### Aim of the exercise
Please retype the material beneath this task exactly, starting with its first line and finishing with the line containing "Hospitality Register. |".

### The data
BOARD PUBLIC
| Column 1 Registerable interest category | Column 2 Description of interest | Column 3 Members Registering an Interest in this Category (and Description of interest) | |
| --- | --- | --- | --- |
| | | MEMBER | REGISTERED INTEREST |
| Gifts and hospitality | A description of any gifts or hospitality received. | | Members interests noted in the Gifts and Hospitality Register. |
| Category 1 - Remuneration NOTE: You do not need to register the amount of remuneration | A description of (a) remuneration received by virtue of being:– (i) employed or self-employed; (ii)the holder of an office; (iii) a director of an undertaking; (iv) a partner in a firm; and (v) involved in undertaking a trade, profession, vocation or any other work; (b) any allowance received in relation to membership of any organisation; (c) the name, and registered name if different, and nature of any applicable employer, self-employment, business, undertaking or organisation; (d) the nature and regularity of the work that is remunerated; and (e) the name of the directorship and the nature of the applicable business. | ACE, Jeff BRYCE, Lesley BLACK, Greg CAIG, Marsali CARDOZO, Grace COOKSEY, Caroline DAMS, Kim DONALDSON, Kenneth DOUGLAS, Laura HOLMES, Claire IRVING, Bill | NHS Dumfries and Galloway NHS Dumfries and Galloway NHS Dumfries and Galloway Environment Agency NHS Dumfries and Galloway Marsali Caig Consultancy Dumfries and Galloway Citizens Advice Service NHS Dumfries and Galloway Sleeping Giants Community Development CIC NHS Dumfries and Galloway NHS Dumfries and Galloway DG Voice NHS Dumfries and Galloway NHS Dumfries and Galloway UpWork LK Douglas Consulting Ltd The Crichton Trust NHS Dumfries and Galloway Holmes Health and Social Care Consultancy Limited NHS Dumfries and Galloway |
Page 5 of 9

### Response area
BOARD PUBLIC
| Column 1 Registerable interest category | Column 2 Description of interest | Column 3 Members Registering an Interest in this Category (and Description of interest) | |
| --- | --- | --- | --- |
| | | MEMBER | REGISTERED INTEREST |
| Gifts and hospitality | A description of any gifts or hospitality received. | | Members interests noted in the Gifts and Hospitality Register. |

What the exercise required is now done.